[Extracted records]

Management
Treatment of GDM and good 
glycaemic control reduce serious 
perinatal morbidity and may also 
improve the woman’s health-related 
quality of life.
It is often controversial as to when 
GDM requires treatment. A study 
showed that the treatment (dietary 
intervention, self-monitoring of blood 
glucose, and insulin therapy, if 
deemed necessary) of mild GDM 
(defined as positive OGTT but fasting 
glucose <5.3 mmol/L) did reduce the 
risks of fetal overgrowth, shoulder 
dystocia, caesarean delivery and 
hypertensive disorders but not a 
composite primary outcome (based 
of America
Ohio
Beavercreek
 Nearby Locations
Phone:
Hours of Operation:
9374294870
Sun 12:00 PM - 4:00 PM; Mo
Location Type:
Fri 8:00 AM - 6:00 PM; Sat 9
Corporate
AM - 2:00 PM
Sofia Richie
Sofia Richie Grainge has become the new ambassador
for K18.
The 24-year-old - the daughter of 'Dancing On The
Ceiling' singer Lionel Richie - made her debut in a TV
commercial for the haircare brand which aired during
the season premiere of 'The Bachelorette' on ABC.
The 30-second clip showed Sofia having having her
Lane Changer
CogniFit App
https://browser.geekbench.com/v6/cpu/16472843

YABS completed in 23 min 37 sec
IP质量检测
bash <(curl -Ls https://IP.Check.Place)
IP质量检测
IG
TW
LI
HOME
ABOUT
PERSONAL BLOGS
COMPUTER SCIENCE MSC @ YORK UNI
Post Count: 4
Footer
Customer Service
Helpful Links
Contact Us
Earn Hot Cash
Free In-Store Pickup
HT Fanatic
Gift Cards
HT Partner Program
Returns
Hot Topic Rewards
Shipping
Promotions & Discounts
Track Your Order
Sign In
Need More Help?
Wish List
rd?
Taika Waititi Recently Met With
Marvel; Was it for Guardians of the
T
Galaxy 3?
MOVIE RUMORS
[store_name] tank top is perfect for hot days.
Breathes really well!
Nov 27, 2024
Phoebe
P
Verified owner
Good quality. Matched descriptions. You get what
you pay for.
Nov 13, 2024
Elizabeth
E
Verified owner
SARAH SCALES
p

==

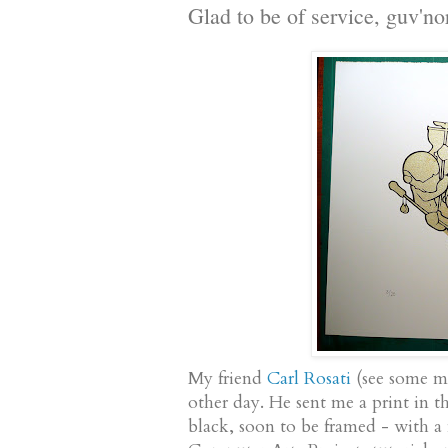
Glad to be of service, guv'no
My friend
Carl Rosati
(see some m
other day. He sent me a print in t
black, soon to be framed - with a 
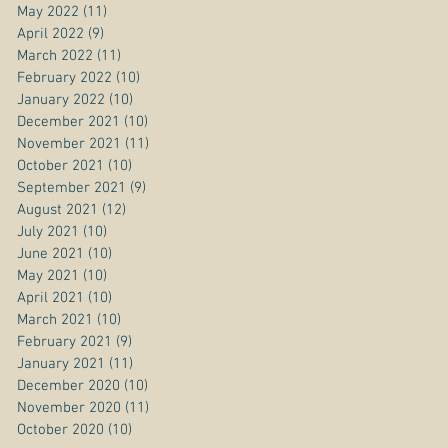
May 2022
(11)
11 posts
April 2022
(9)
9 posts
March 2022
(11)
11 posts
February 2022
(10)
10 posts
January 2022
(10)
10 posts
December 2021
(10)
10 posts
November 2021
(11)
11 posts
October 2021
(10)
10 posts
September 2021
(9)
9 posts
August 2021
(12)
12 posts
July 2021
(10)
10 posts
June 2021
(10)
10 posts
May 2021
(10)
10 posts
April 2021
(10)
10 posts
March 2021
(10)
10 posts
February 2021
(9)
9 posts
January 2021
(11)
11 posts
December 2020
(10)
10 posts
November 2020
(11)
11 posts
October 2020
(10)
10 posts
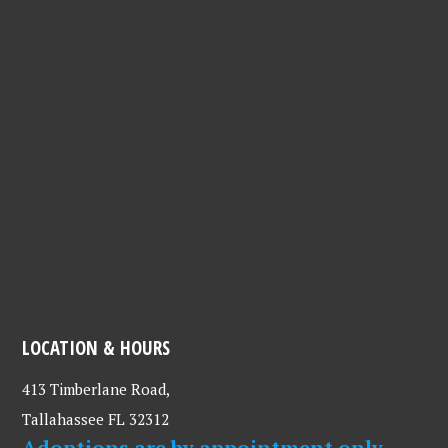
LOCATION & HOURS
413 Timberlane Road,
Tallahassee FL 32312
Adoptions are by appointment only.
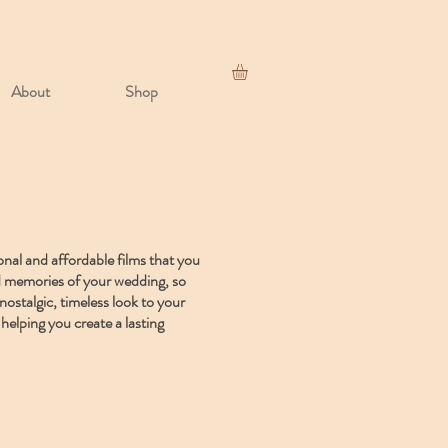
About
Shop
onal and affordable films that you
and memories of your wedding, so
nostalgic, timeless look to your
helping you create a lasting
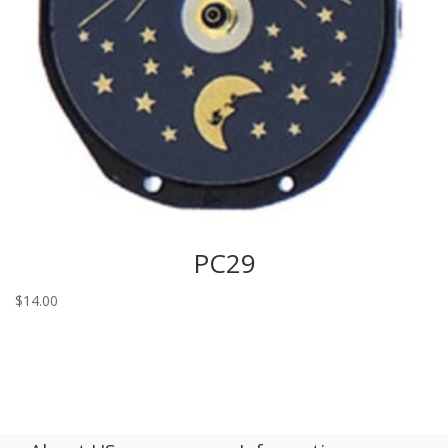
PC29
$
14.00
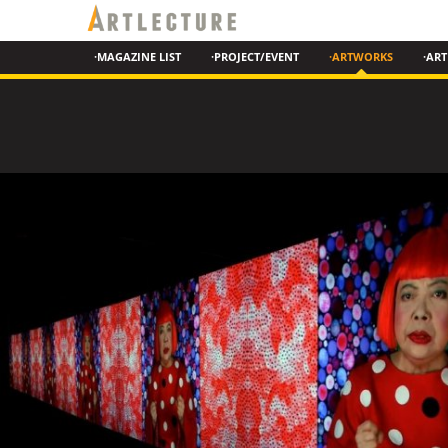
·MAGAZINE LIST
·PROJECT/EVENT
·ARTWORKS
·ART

- _Directions for this task_: Your answer should be all lines from the data that contain "https".

- _Answer below_:
https://browser.geekbench.com/v6/cpu/16472843
bash <(curl -Ls https://IP.Check.Place)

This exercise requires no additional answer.